#### Work task
The lines to reproduce from the material below are those from the one containing "net_selling_rate, 2001-2: 1.18 -> 1.62" through the one containing "net_selling_rate, 2003-2: 0.27 -> none", both included; write them out exactly and add nothing.

#### Records for the task
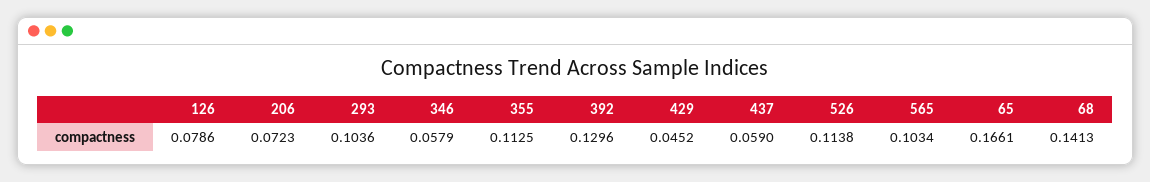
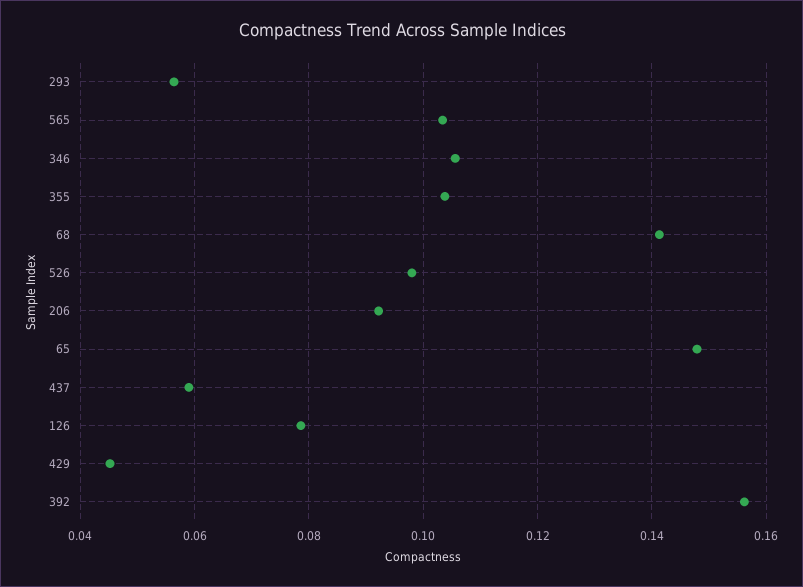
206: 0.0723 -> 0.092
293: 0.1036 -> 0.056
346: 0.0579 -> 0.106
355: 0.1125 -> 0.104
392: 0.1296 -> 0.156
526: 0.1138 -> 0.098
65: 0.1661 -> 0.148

==

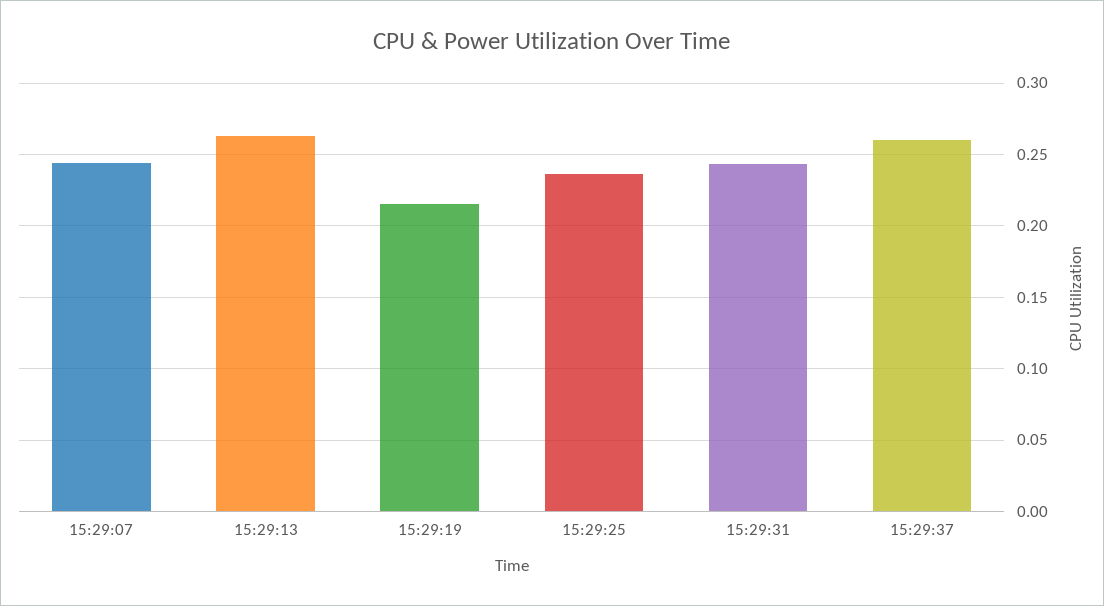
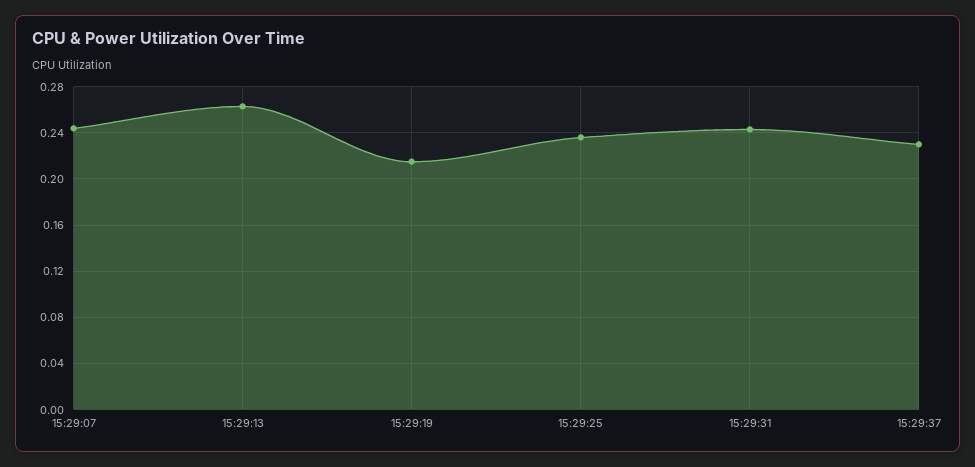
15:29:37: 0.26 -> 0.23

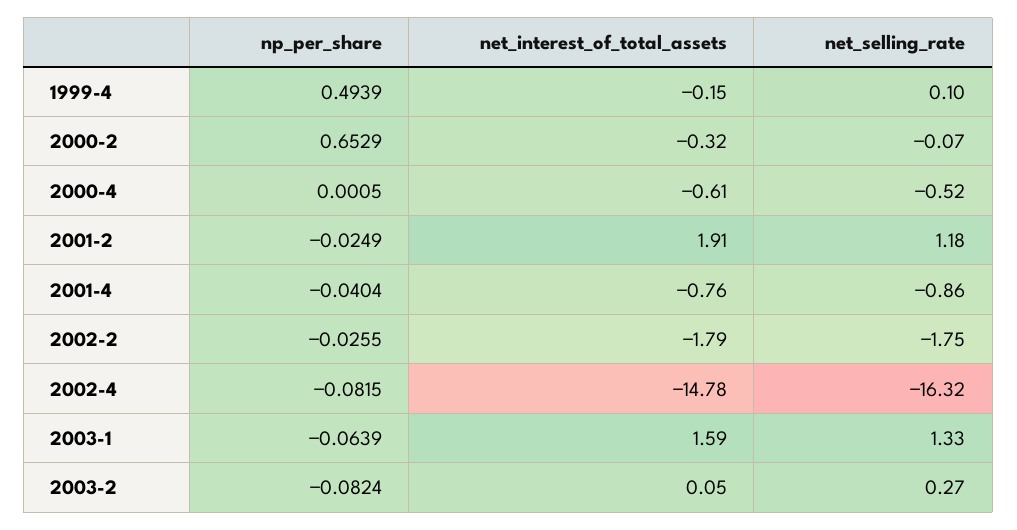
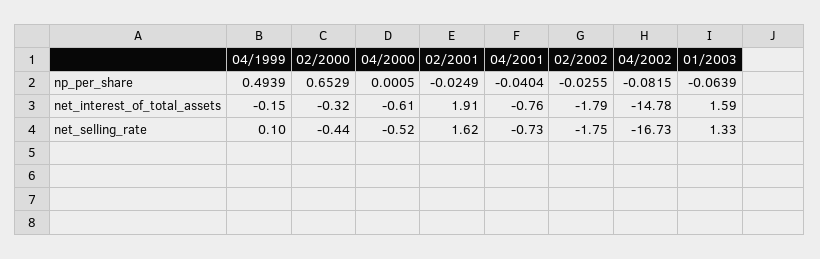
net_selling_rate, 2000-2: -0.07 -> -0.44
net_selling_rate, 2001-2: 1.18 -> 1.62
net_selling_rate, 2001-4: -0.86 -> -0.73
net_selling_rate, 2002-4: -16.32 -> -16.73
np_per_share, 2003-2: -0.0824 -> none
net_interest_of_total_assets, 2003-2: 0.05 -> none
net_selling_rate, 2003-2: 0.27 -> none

--

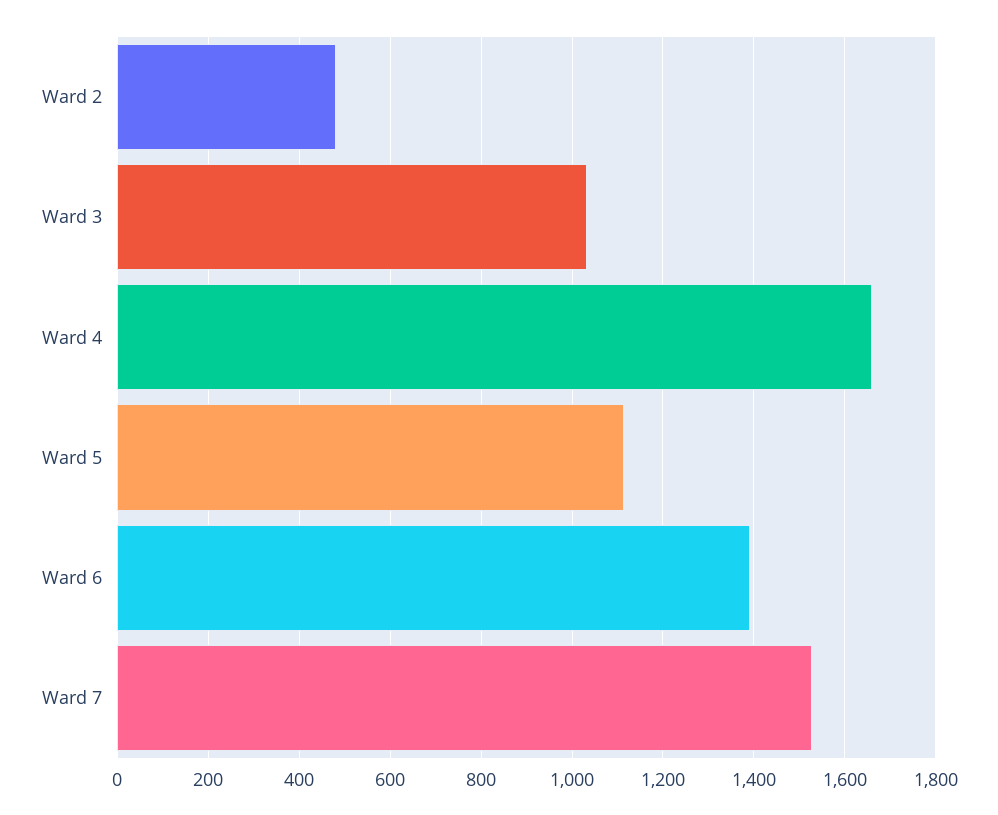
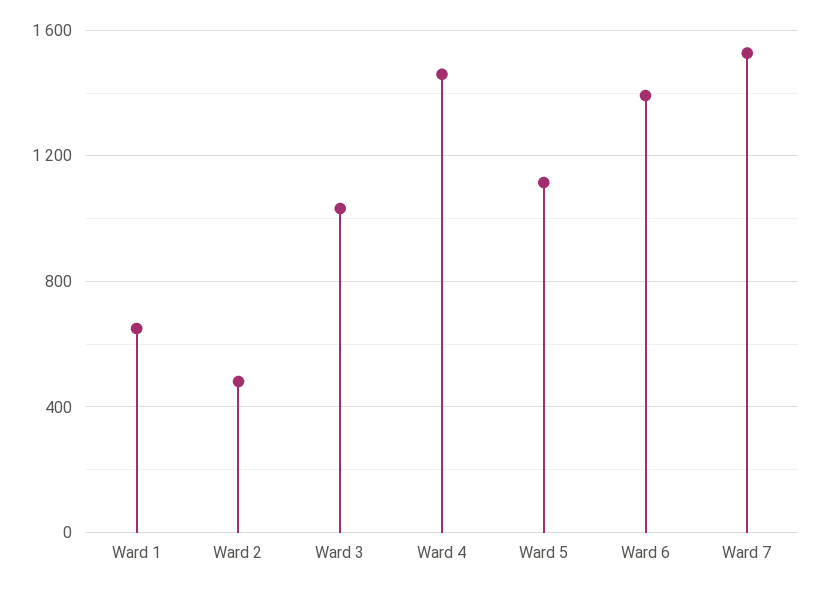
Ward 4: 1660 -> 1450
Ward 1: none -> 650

#### Solution to this exercise
net_selling_rate, 2001-2: 1.18 -> 1.62
net_selling_rate, 2001-4: -0.86 -> -0.73
net_selling_rate, 2002-4: -16.32 -> -16.73
np_per_share, 2003-2: -0.0824 -> none
net_interest_of_total_assets, 2003-2: 0.05 -> none
net_selling_rate, 2003-2: 0.27 -> none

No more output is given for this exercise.